TASK REQUIREMENTS: Look below and pull out each line with the word "inmigrantes".

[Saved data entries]
'''

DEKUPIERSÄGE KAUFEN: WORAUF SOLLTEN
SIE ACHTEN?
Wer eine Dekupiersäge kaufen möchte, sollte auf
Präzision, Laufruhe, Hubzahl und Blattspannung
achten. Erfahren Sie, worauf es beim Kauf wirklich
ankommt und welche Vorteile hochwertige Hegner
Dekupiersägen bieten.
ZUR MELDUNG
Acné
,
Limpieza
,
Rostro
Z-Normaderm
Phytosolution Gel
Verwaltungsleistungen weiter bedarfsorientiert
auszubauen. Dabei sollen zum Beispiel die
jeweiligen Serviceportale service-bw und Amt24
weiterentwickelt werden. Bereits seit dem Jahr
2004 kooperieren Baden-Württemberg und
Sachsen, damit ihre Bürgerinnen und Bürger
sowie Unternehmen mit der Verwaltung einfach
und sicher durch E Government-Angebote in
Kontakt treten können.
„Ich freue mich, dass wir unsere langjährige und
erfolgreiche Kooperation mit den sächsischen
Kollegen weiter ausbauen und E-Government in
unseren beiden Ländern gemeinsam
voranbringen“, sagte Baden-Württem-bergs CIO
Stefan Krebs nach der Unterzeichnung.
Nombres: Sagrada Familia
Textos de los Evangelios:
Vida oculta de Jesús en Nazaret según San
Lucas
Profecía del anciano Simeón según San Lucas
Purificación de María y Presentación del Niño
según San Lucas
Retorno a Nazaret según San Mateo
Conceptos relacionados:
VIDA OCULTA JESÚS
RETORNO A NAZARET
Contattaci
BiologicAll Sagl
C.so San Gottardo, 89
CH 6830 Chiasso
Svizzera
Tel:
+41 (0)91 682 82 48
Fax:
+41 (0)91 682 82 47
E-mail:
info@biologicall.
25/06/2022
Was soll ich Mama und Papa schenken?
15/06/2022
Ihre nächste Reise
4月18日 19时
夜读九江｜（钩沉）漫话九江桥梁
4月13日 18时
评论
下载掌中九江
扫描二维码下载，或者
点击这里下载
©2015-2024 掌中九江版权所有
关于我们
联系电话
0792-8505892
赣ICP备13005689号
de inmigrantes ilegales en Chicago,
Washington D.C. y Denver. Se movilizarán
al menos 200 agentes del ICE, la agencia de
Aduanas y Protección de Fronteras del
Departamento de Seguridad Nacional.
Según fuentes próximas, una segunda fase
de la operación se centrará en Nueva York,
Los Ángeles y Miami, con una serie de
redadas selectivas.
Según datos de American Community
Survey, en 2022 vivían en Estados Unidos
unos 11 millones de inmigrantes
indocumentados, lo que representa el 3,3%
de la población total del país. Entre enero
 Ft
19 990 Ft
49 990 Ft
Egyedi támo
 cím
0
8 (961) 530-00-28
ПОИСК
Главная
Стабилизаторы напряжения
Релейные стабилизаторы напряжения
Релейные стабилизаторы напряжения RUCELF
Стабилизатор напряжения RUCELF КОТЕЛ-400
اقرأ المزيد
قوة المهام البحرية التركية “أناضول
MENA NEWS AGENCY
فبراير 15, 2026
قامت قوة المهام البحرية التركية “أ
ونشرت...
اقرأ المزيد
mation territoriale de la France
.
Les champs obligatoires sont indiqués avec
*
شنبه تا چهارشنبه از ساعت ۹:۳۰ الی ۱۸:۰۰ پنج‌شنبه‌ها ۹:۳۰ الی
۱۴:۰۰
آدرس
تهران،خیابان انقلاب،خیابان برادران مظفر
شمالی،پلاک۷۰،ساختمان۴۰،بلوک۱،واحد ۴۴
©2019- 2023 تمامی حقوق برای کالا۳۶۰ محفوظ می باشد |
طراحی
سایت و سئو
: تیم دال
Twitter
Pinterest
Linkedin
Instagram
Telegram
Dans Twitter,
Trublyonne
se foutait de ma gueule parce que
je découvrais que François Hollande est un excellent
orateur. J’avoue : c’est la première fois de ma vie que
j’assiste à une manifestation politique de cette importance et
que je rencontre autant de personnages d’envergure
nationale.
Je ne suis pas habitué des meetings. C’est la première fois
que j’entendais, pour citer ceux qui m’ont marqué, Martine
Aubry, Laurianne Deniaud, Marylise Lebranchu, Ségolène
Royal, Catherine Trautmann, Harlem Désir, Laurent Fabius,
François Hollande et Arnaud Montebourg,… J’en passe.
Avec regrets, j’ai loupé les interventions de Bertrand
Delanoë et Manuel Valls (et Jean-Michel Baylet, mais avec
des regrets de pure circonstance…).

'''
'''

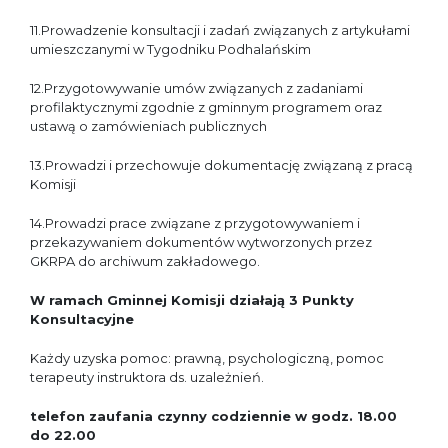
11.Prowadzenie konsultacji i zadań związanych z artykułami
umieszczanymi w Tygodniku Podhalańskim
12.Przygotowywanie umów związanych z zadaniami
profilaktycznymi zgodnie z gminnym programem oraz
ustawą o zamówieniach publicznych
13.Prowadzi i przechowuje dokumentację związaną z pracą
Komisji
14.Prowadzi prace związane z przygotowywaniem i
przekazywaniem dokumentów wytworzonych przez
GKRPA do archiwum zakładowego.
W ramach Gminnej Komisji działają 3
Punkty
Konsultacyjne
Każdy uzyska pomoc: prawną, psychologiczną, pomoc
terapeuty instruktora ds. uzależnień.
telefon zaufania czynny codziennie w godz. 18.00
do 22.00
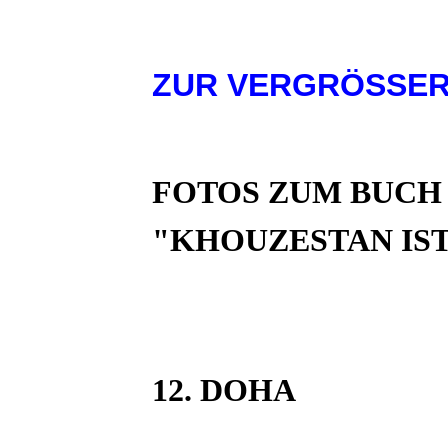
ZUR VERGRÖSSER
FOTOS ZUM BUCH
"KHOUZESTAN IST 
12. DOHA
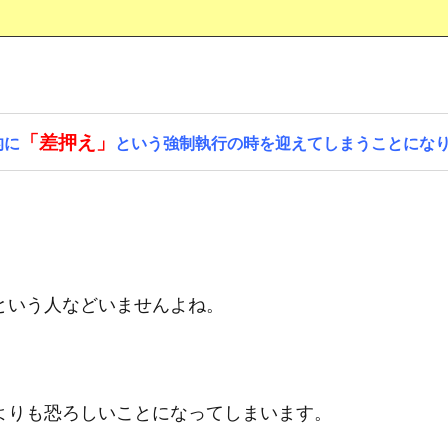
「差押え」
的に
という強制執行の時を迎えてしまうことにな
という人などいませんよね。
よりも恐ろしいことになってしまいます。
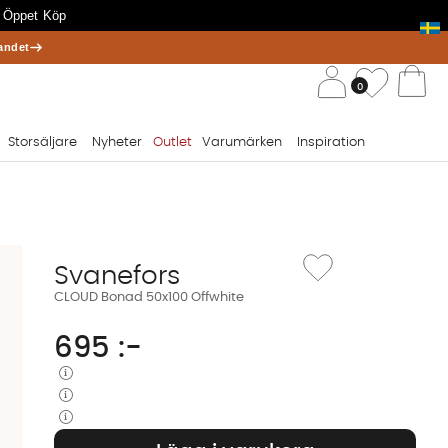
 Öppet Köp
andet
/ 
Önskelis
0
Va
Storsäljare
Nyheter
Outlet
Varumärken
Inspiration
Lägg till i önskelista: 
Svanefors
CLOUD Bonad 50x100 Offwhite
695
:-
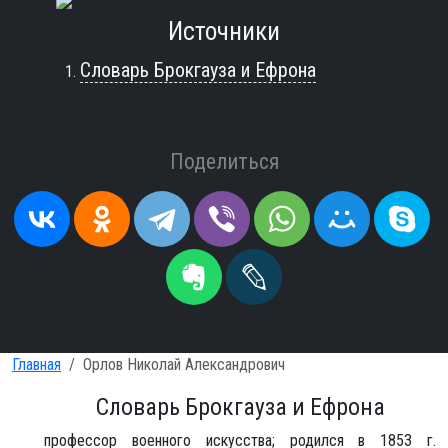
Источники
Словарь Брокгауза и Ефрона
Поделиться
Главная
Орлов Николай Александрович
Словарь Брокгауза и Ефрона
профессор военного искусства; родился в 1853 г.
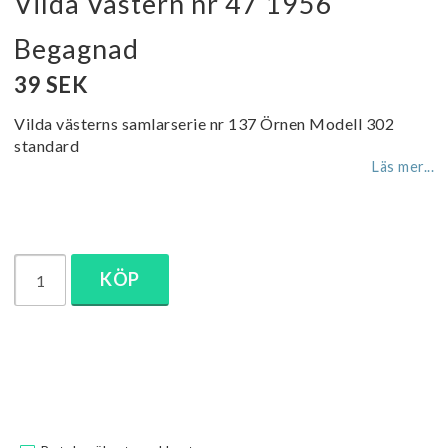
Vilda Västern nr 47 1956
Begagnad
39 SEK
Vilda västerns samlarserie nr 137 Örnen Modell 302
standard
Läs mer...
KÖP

'''

ANSWER BOX:
de inmigrantes ilegales en Chicago,
unos 11 millones de inmigrantes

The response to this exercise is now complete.